TASK STATEMENT ::
Some lines in the listing below may include the string "Series". How many are there? Give only the number.

INPUT DATA ::
+-------+

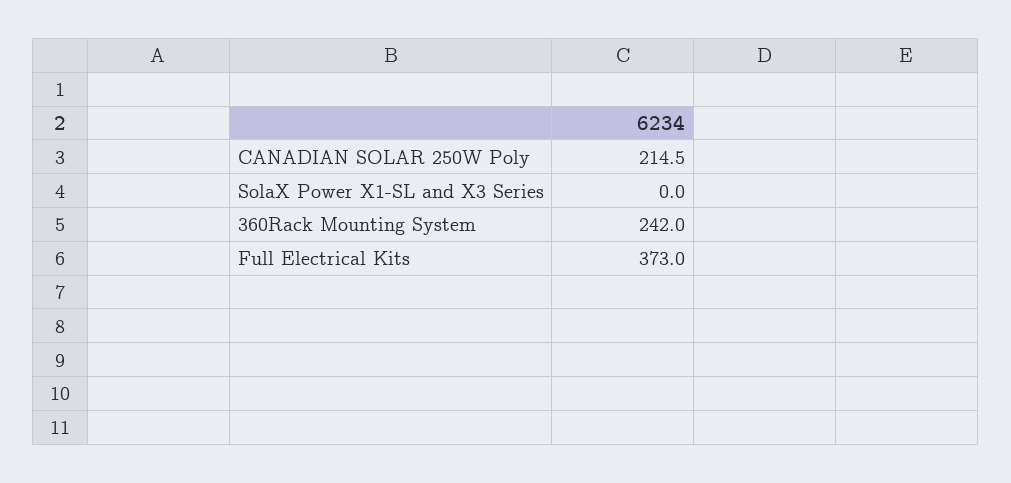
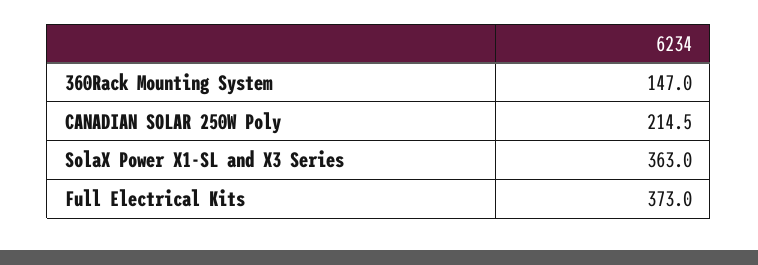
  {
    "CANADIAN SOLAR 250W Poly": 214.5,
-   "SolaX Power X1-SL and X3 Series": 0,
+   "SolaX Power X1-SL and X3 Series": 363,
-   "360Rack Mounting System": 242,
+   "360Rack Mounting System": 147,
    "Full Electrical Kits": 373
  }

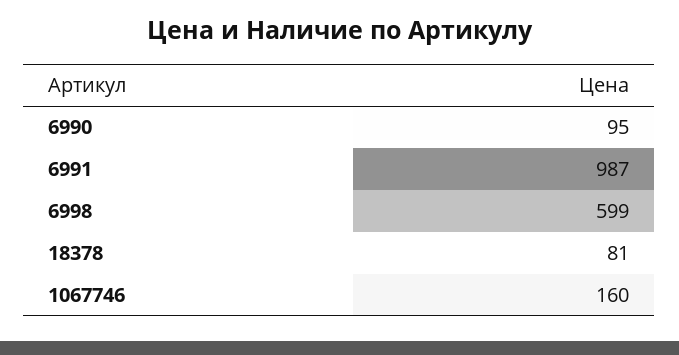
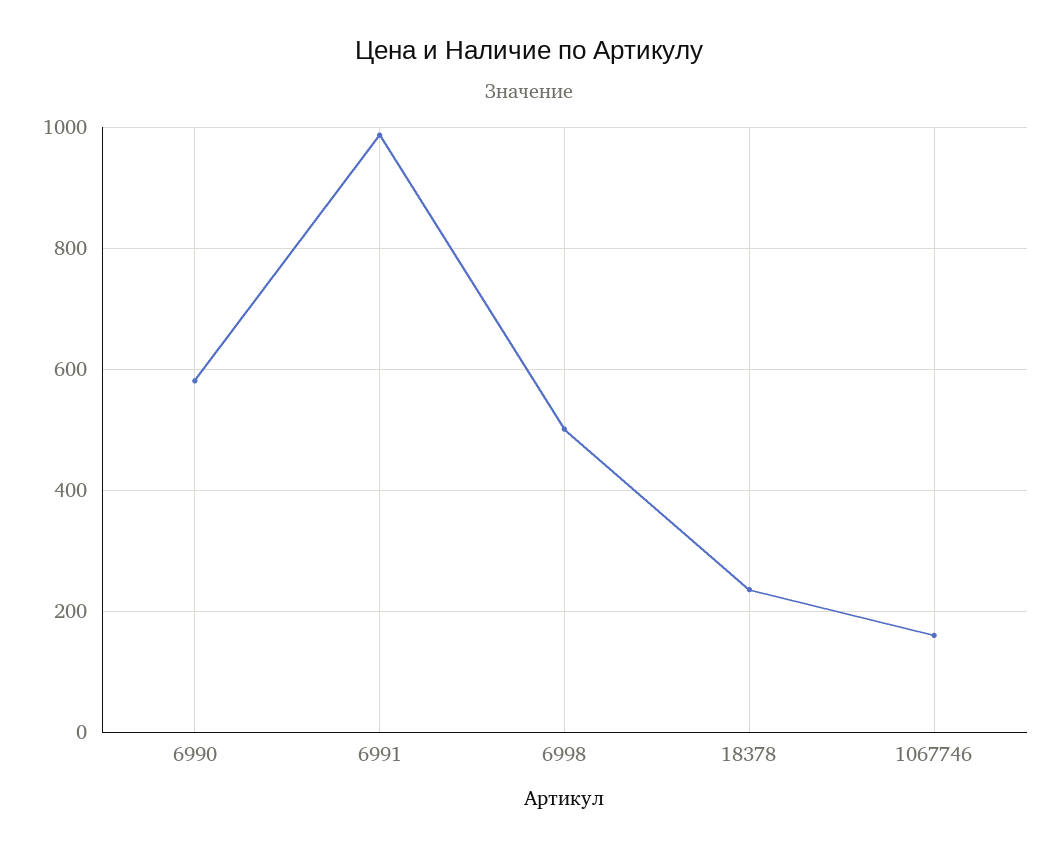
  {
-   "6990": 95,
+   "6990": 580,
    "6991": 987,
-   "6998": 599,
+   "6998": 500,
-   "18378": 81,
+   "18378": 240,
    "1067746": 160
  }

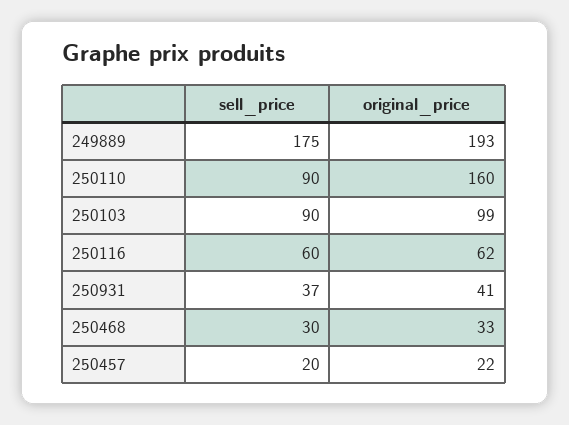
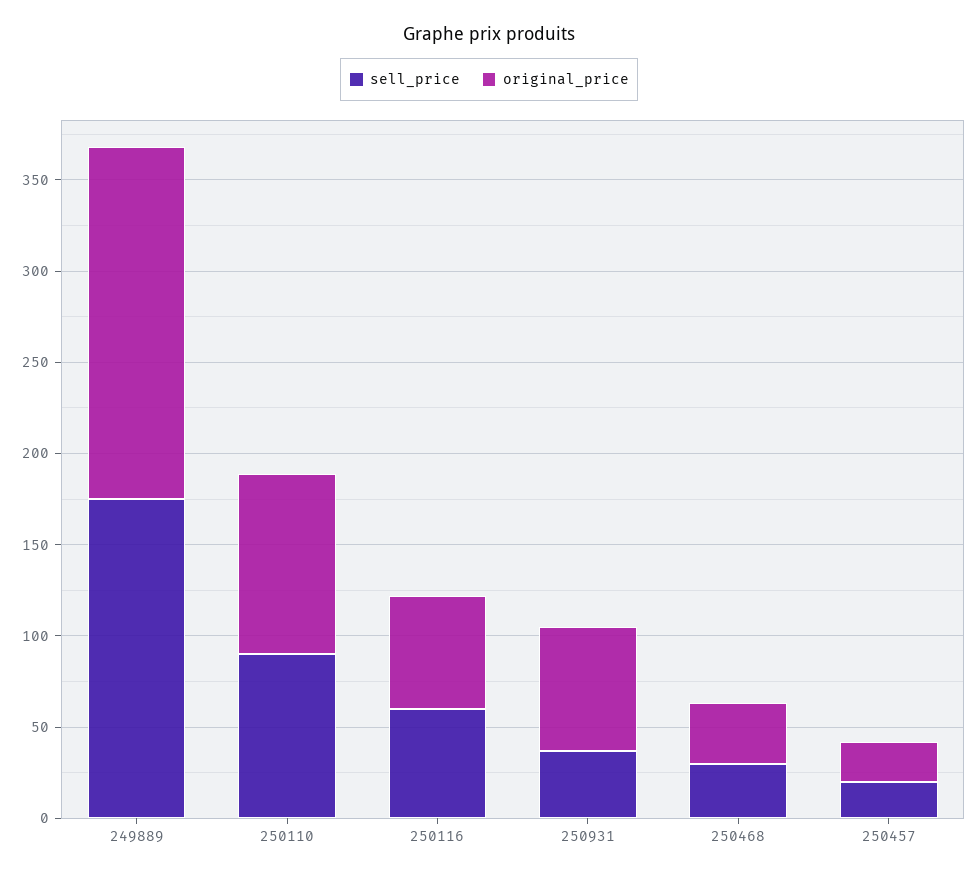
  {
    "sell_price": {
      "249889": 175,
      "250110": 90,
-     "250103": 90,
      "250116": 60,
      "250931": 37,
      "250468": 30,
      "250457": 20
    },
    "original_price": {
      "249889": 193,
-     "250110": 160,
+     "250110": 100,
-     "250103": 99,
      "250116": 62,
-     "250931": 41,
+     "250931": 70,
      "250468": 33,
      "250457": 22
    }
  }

+-------+

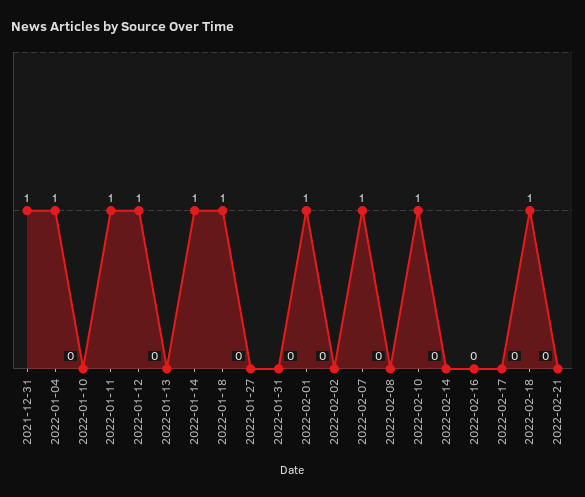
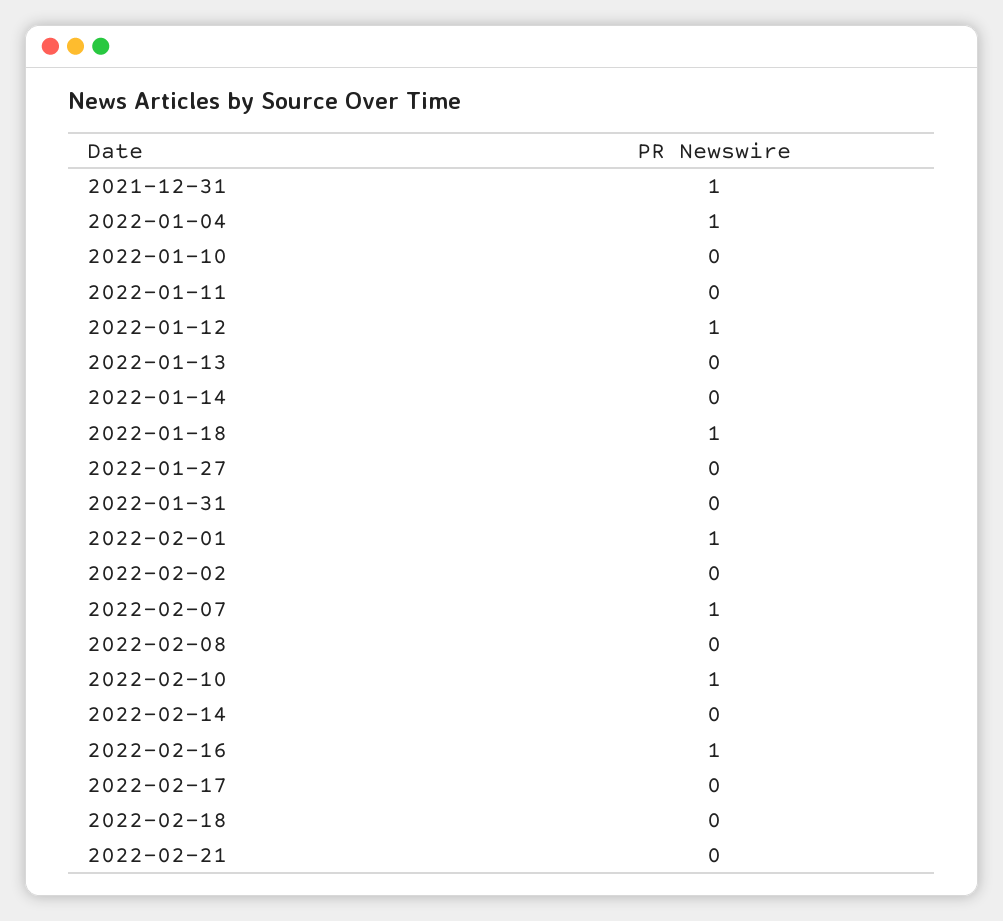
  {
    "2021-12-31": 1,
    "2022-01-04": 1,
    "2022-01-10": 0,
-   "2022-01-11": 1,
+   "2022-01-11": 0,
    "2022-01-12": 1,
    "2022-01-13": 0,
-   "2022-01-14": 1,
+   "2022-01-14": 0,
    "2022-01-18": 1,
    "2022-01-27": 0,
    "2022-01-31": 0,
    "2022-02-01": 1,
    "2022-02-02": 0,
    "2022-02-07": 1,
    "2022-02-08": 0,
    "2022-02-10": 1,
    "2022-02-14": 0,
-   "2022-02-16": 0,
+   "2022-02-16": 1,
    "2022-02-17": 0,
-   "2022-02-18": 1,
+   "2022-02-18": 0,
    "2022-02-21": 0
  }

+-------+

REPLY ::
2